**ASSIGNMENT:** Without any of its pictures, the listing below should be output exactly.

+++++

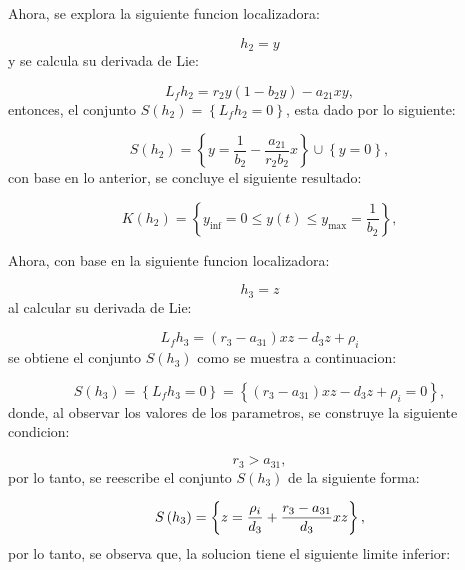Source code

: \documentclass[letterpaper,11pt]{article}
\begin{document}
\bigskip

Ahora, se explora la siguiente funcion localizadora:

\begin{equation*}
h_{2}=y
\end{equation*}%
y se calcula su derivada de Lie:

\begin{equation*}
L_{f}h_{2}=r_{2}y(1-b_{2}y)-a_{21}xy,
\end{equation*}%
entonces, el conjunto $S\left( h_{2}\right) =\left\{ L_{f}h_{2}=0\right\} $,
esta dado por lo siguiente:

\begin{equation*}
S(h_{2})=\left\{ y=\frac{1}{b_{2}}-\frac{a_{21}}{r_{2}b_{2}}x\right\} \cup
\left\{ y=0\right\} ,
\end{equation*}%
con base en lo anterior, se concluye el siguiente resultado:

\begin{equation*}
K\left( h_{2}\right) =\left\{ y_{\inf }=0\leq y\left( t\right) \leq y_{\max
}=\frac{1}{b_{2}}\right\} ,
\end{equation*}

Ahora, con base en la siguiente funcion localizadora:

\begin{equation*}
h_{3}=z
\end{equation*}%
al calcular su derivada de Lie:

\begin{equation*}
L_{f}h_{3}=(r_{3}-a_{31})xz-d_{3}z+\rho _{i}
\end{equation*}%
se obtiene el conjunto $S\left( h_{3}\right) $ como se muestra a
continuacion:

\begin{equation*}
S\left( h_{3}\right) =\left\{ L_{f}h_{3}=0\right\} =\left\{ \left(
r_{3}-a_{31}\right) xz-d_{3}z+\rho _{i}=0\right\} ,
\end{equation*}%
donde, al observar los valores de los parametros, se construye la siguiente
condicion:

\begin{equation*}
r_{3}>a_{31},
\end{equation*}%
por lo tanto, se reescribe el conjunto $S\left( h_{3}\right) $ de la
siguiente forma:

\begin{equation*}
S\left( h_{3}\right) =\left\{ z=\frac{\rho _{i}}{d_{3}}+\frac{r_{3}-a_{31}}{%
d_{3}}xz\right\} ,
\end{equation*}%
por lo tanto, se observa que, la solucion tiene el siguiente limite inferior:
\end{document}
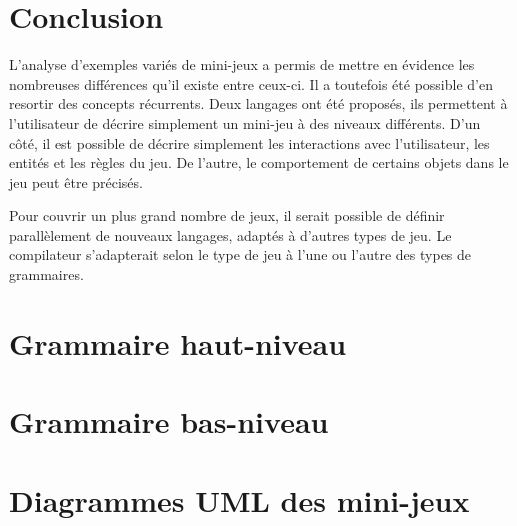 \documentclass[a4paper,10pt]{article}
\begin{document}
\section*{Conclusion}

L'analyse d'exemples variés de mini-jeux a permis de mettre en évidence les nombreuses différences qu'il existe entre ceux-ci.
Il a toutefois été possible d'en resortir des concepts récurrents.
Deux langages ont été proposés, ils permettent à l'utilisateur de décrire simplement un mini-jeu à des niveaux différents.
D'un côté, il est possible de décrire simplement les interactions avec l'utilisateur, les entités et les règles du jeu.
De l'autre, le comportement de certains objets dans le jeu peut être précisés.

Pour couvrir un plus grand nombre de jeux, il serait possible de définir parallèlement de nouveaux langages, adaptés à d'autres types de jeu.
Le compilateur s'adapterait selon le type de jeu à l'une ou l'autre des types de grammaires.


\clearpage
\appendix

\section{Grammaire haut-niveau}
\label{sec:hautniveau}


\section{Grammaire bas-niveau}
\label{sec:basniveau}


\clearpage
\section{Diagrammes UML des mini-jeux}
\label{sec:uml}

\end{document}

+++++

**TASK SOLUTION:**
Source code

: \documentclass[letterpaper,11pt]{article}
\begin{document}
\bigskip

Ahora, se explora la siguiente funcion localizadora:

\begin{equation*}
h_{2}=y
\end{equation*}%
y se calcula su derivada de Lie:

\begin{equation*}
L_{f}h_{2}=r_{2}y(1-b_{2}y)-a_{21}xy,
\end{equation*}%
entonces, el conjunto $S\left( h_{2}\right) =\left\{ L_{f}h_{2}=0\right\} $,
esta dado por lo siguiente:

\begin{equation*}
S(h_{2})=\left\{ y=\frac{1}{b_{2}}-\frac{a_{21}}{r_{2}b_{2}}x\right\} \cup
\left\{ y=0\right\} ,
\end{equation*}%
con base en lo anterior, se concluye el siguiente resultado:

\begin{equation*}
K\left( h_{2}\right) =\left\{ y_{\inf }=0\leq y\left( t\right) \leq y_{\max
}=\frac{1}{b_{2}}\right\} ,
\end{equation*}

Ahora, con base en la siguiente funcion localizadora:

\begin{equation*}
h_{3}=z
\end{equation*}%
al calcular su derivada de Lie:

\begin{equation*}
L_{f}h_{3}=(r_{3}-a_{31})xz-d_{3}z+\rho _{i}
\end{equation*}%
se obtiene el conjunto $S\left( h_{3}\right) $ como se muestra a
continuacion:

\begin{equation*}
S\left( h_{3}\right) =\left\{ L_{f}h_{3}=0\right\} =\left\{ \left(
r_{3}-a_{31}\right) xz-d_{3}z+\rho _{i}=0\right\} ,
\end{equation*}%
donde, al observar los valores de los parametros, se construye la siguiente
condicion:

\begin{equation*}
r_{3}>a_{31},
\end{equation*}%
por lo tanto, se reescribe el conjunto $S\left( h_{3}\right) $ de la
siguiente forma:

\begin{equation*}
S\left( h_{3}\right) =\left\{ z=\frac{\rho _{i}}{d_{3}}+\frac{r_{3}-a_{31}}{%
d_{3}}xz\right\} ,
\end{equation*}%
por lo tanto, se observa que, la solucion tiene el siguiente limite inferior:
\end{document}
 \documentclass[a4paper,10pt]{article}
\begin{document}
\section*{Conclusion}

L'analyse d'exemples variés de mini-jeux a permis de mettre en évidence les nombreuses différences qu'il existe entre ceux-ci.
Il a toutefois été possible d'en resortir des concepts récurrents.
Deux langages ont été proposés, ils permettent à l'utilisateur de décrire simplement un mini-jeu à des niveaux différents.
D'un côté, il est possible de décrire simplement les interactions avec l'utilisateur, les entités et les règles du jeu.
De l'autre, le comportement de certains objets dans le jeu peut être précisés.

Pour couvrir un plus grand nombre de jeux, il serait possible de définir parallèlement de nouveaux langages, adaptés à d'autres types de jeu.
Le compilateur s'adapterait selon le type de jeu à l'une ou l'autre des types de grammaires.


\clearpage
\appendix

\section{Grammaire haut-niveau}
\label{sec:hautniveau}


\section{Grammaire bas-niveau}
\label{sec:basniveau}


\clearpage
\section{Diagrammes UML des mini-jeux}
\label{sec:uml}

\end{document}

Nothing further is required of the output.